A Labour government would establish another "good cause" from the National Lottery for children and young people when the Millennium Commission is wound up.
Children should be permanently designated as a good cause, says the report of an advisory group set up last February by Jack Cunningham, Shadow Heritage Secretary.
The "New Millennium Commission" would establish an "ideas bank". Children's play would be a direct, permanent beneficiary, and there would be funding for a range of youth projects, such as a young ambassador exchange scheme, children's information technology cafes and after-school clubs.
The commission would provide a more strategic and innovative distribution of lottery money, says the report, but emphasises that the good causes and projects must not replace those already funded by core government funds.
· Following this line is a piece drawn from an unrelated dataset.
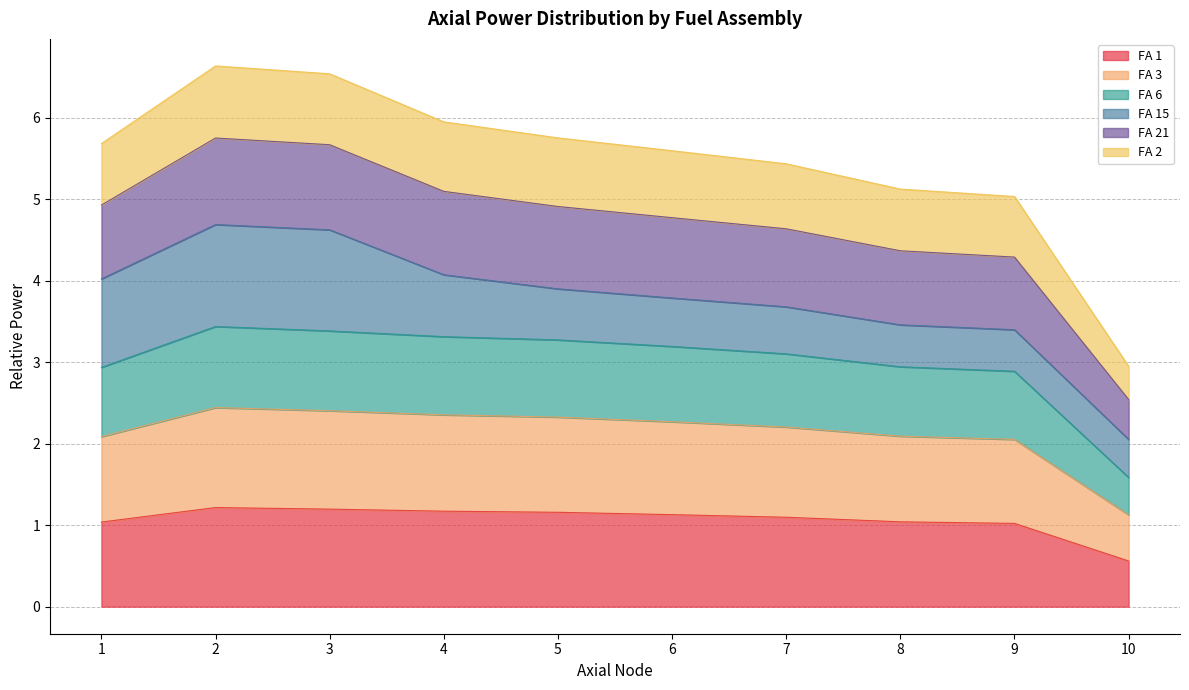

The FA 1 series shows 1.0 at 8. True or false?

True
Cash-limited, time-limited schemes would also be introduced to provide IT training for teachers, new technology for public libraries, energy efficiency schemes or environmental initiatives.
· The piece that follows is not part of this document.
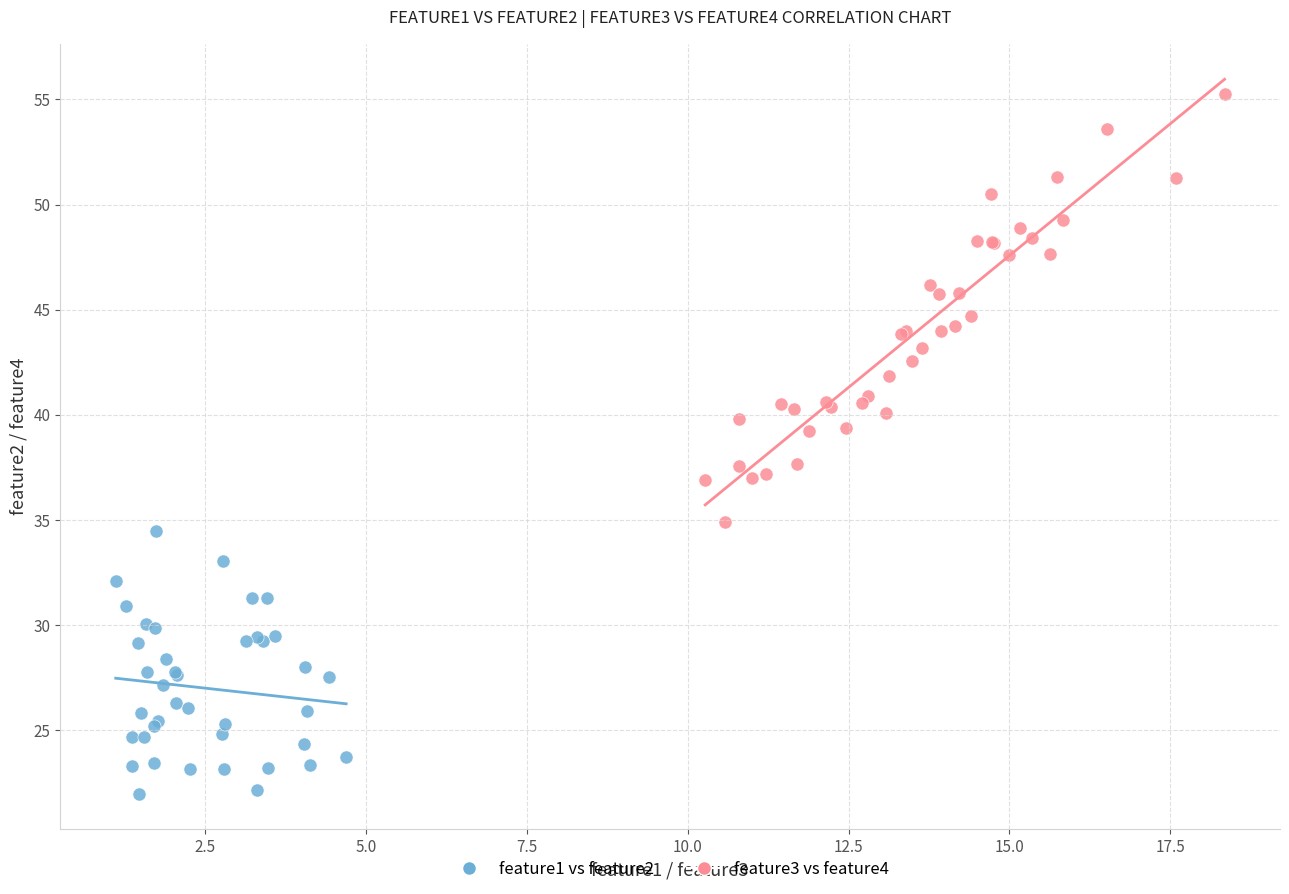

What are all the series names shown in the legend?

feature1 vs feature2, feature3 vs feature4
At the suggestion of Sir David Puttnam, the film producer, who is a member of the group, Labour would start a national endowment for the arts, humanities and science.
Three to five years of lottery funds would establish the endowment, which would be self-financing like any charitable foundation.
This scheme would promote new thinking and activity that could make a big difference to the quality of life in Britain, says the report.
"Be they Nobel prize winners or Olympic champions, the British people could take pride from the fact they helped these individuals to get there," the report says. "By investing in human potential, promoting intellectual and creative endeavour and encouraging access and participation, much energy and talent can be used that would otherwise be wasted."
This approach would not encourage institutional funding nor create a dependent culture, the report argues, but would improve the quality of life.